The sound of their landing and taking off was all the advertising anyone on that side of town needed.

Vicky eyed the drone take and found that small clumps of people who had already started the long struggle from the western hills quickly turned and struggled toward the sound of the shuttles.

There was no doubt in Vicky’s mind that way too many of
those who drew food at the lakes would never have made it to the spaceport.

The drone made a pass over Kolna, both coming and going to the western hills. Each time Vicky studied the pictures. When it made the return flight, the young woman, washed, medicated, and alert, was at her elbow.

“There,” she said, stabbing at the screen, “that’s where that son of a bitch has set himself up. It used to be Government House. He calls it his palace. His Hussars are barracked in the bank next door. They have horses. They’re stabled next door in what was the City Library.”

“That’s a shame,” Maggie said.

“Not all that much of one,” the woman said, her voice dull, devoid of feeling. “The books that we didn’t eat, we burned. It got awfully cold last winter.”

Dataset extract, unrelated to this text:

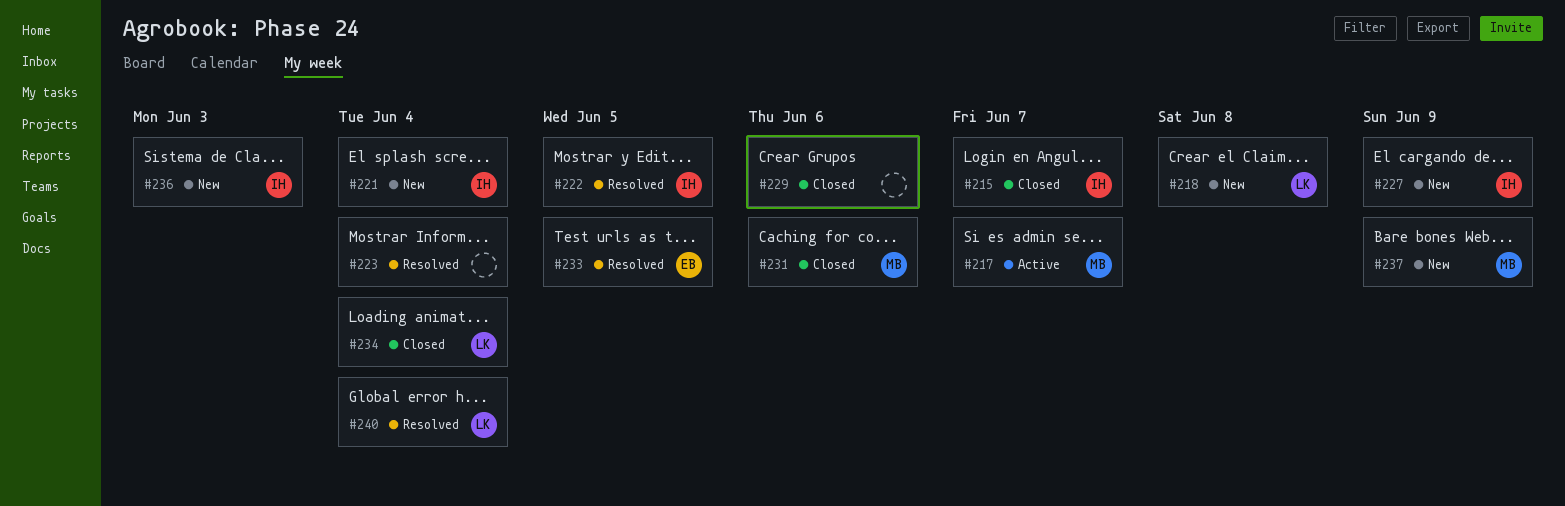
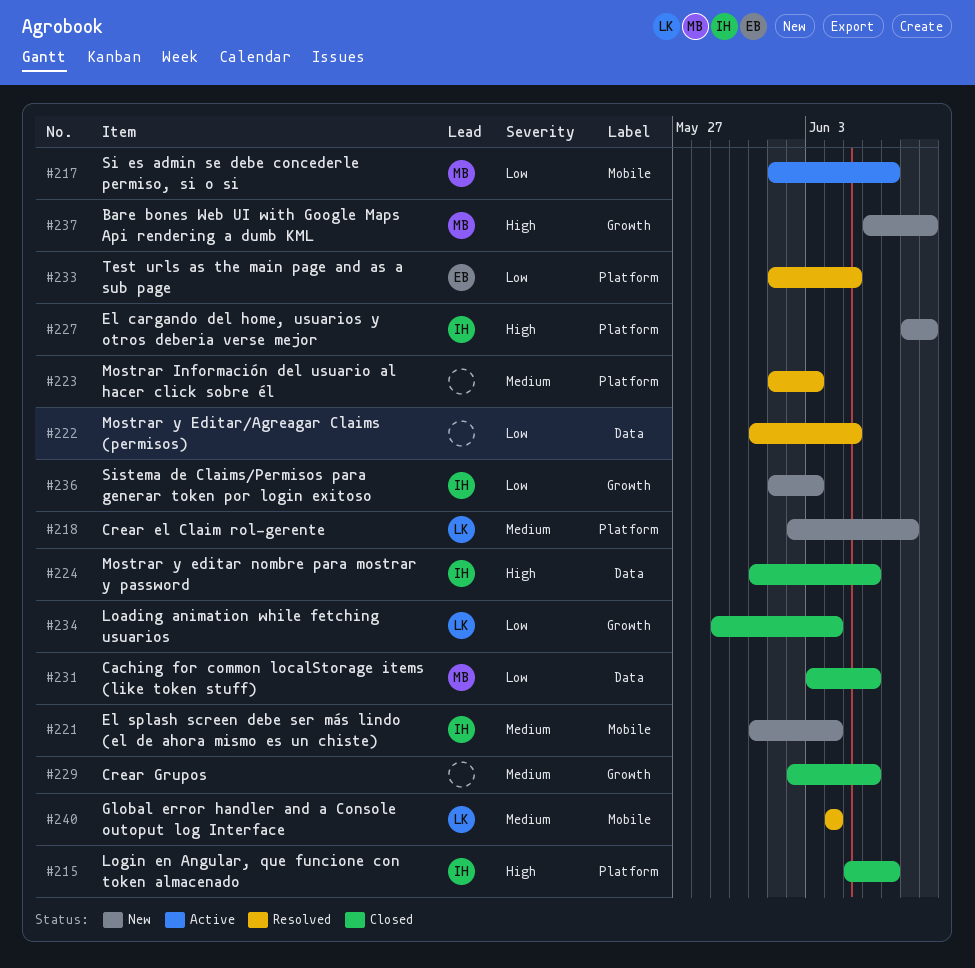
#222, owner: IH -> none
#223, due: Jun 4 -> Jun 3
#224: none -> present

“We’ve got a lot to learn about this place,” Vicky muttered to herself.

“Let’s make sure we don’t get killed learning any lesson, shall we,” the commander said. “You remember what happened to the curious cat?”

“The same thing that happened to my brother when he thought he knew all there was to know,” Vicky said.

One stupid, dead Peterwald in this generation was enough. Somehow, she’d have to learn and survive the learning.